Please copy, exactly as they appear below, the lines from the one containing "Rivoluzion tai distributôrs" through the one containing "vicin. Il guvier".

→ **Records from a dataset**
▶
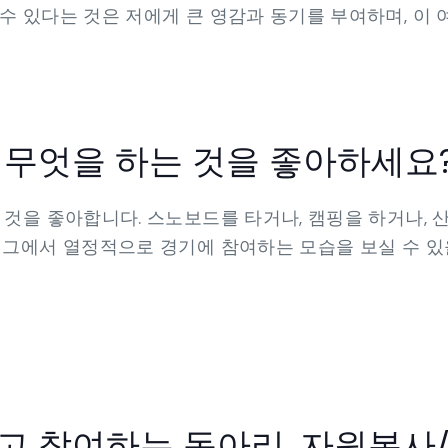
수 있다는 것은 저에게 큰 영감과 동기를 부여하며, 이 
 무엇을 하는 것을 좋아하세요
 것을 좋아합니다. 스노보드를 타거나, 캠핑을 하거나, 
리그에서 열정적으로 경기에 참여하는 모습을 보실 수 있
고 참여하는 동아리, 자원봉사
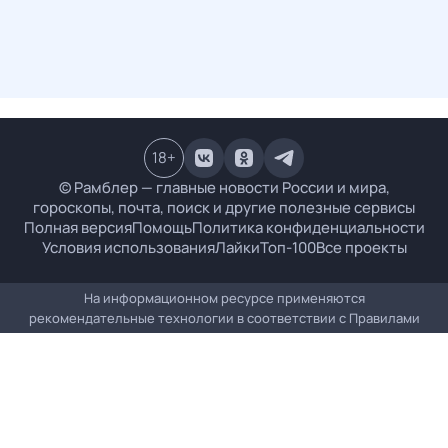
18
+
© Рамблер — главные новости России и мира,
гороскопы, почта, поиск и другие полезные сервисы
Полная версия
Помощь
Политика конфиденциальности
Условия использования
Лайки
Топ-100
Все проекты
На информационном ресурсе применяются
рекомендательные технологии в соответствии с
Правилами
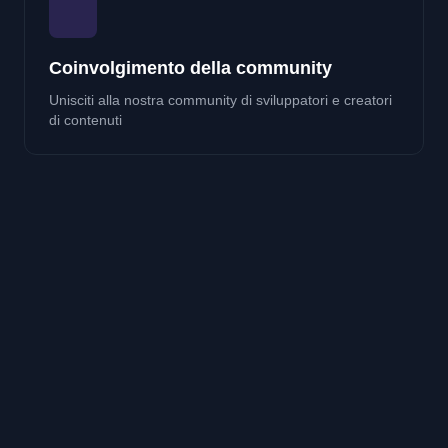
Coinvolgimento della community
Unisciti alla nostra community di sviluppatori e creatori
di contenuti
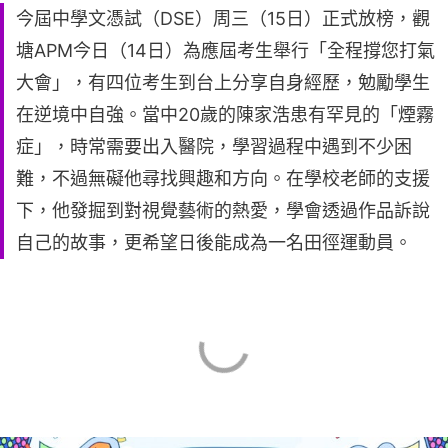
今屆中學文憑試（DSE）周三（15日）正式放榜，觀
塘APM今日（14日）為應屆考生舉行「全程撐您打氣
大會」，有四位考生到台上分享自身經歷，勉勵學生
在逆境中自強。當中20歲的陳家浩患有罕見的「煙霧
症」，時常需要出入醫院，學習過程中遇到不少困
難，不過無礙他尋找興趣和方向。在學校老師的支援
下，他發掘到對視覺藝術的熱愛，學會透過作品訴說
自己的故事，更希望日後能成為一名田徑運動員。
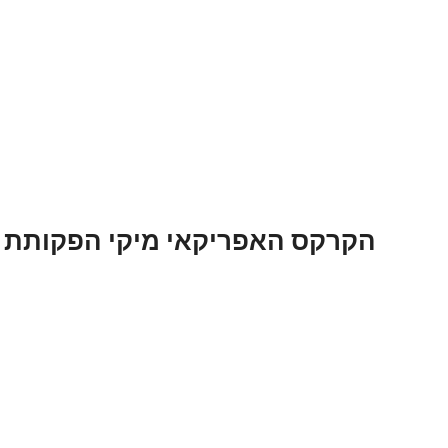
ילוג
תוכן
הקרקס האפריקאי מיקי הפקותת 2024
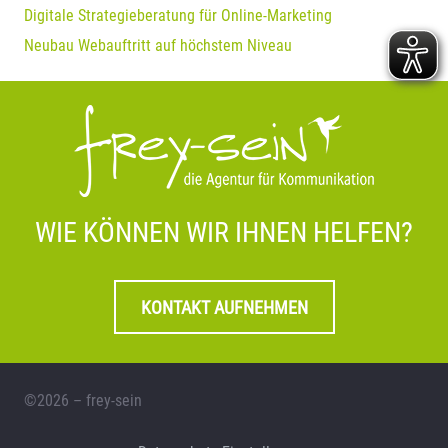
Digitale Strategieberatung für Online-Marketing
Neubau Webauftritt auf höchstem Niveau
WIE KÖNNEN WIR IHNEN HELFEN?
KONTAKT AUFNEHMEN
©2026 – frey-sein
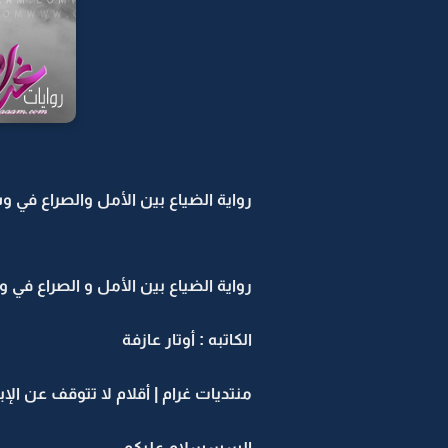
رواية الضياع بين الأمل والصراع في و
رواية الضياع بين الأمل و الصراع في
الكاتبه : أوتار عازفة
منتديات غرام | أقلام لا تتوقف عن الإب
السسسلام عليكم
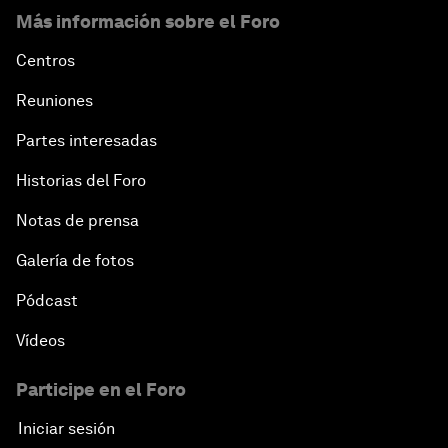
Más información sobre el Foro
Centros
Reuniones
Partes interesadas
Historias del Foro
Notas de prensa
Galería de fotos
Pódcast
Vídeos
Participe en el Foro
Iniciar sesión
◀
▶
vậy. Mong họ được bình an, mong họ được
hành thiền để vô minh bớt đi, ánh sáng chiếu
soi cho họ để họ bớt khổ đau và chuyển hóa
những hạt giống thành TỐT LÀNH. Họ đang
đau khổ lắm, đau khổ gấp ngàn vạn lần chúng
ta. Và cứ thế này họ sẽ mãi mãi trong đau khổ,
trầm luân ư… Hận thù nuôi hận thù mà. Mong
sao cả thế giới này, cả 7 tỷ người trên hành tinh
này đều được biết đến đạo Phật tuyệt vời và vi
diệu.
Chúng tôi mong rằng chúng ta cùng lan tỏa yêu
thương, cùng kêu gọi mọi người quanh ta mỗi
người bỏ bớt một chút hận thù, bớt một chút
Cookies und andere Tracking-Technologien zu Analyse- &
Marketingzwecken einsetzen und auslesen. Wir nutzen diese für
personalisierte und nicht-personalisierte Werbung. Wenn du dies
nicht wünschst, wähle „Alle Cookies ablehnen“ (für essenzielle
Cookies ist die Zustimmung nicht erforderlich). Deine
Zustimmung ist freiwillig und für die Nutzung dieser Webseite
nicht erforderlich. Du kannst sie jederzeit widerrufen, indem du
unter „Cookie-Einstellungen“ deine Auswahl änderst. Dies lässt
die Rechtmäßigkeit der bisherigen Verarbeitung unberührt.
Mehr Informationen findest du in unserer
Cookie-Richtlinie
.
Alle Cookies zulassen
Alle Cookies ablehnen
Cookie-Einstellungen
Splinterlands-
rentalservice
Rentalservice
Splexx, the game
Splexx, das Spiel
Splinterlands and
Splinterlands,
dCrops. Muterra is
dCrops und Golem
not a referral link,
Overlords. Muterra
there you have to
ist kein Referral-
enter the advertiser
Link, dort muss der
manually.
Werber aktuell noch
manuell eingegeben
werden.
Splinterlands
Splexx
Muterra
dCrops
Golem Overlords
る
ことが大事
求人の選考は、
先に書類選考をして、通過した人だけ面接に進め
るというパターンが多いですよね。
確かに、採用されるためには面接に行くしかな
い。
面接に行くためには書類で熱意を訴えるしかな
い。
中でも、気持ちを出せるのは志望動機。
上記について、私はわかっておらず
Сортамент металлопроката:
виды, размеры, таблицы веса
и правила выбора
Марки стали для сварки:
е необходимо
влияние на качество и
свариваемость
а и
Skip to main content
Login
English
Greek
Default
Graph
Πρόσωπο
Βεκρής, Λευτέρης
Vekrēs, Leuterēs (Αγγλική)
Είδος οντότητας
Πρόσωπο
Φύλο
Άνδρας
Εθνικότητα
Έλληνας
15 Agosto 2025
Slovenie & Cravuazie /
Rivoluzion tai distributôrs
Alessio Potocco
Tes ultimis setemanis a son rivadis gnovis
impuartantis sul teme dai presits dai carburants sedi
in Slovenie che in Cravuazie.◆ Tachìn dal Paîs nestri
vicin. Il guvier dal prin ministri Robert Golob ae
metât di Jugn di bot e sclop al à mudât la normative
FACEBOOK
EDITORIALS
◀
→ **Written response**
Rivoluzion tai distributôrs
Alessio Potocco
Tes ultimis setemanis a son rivadis gnovis
impuartantis sul teme dai presits dai carburants sedi
in Slovenie che in Cravuazie.◆ Tachìn dal Paîs nestri
vicin. Il guvier dal prin ministri Robert Golob ae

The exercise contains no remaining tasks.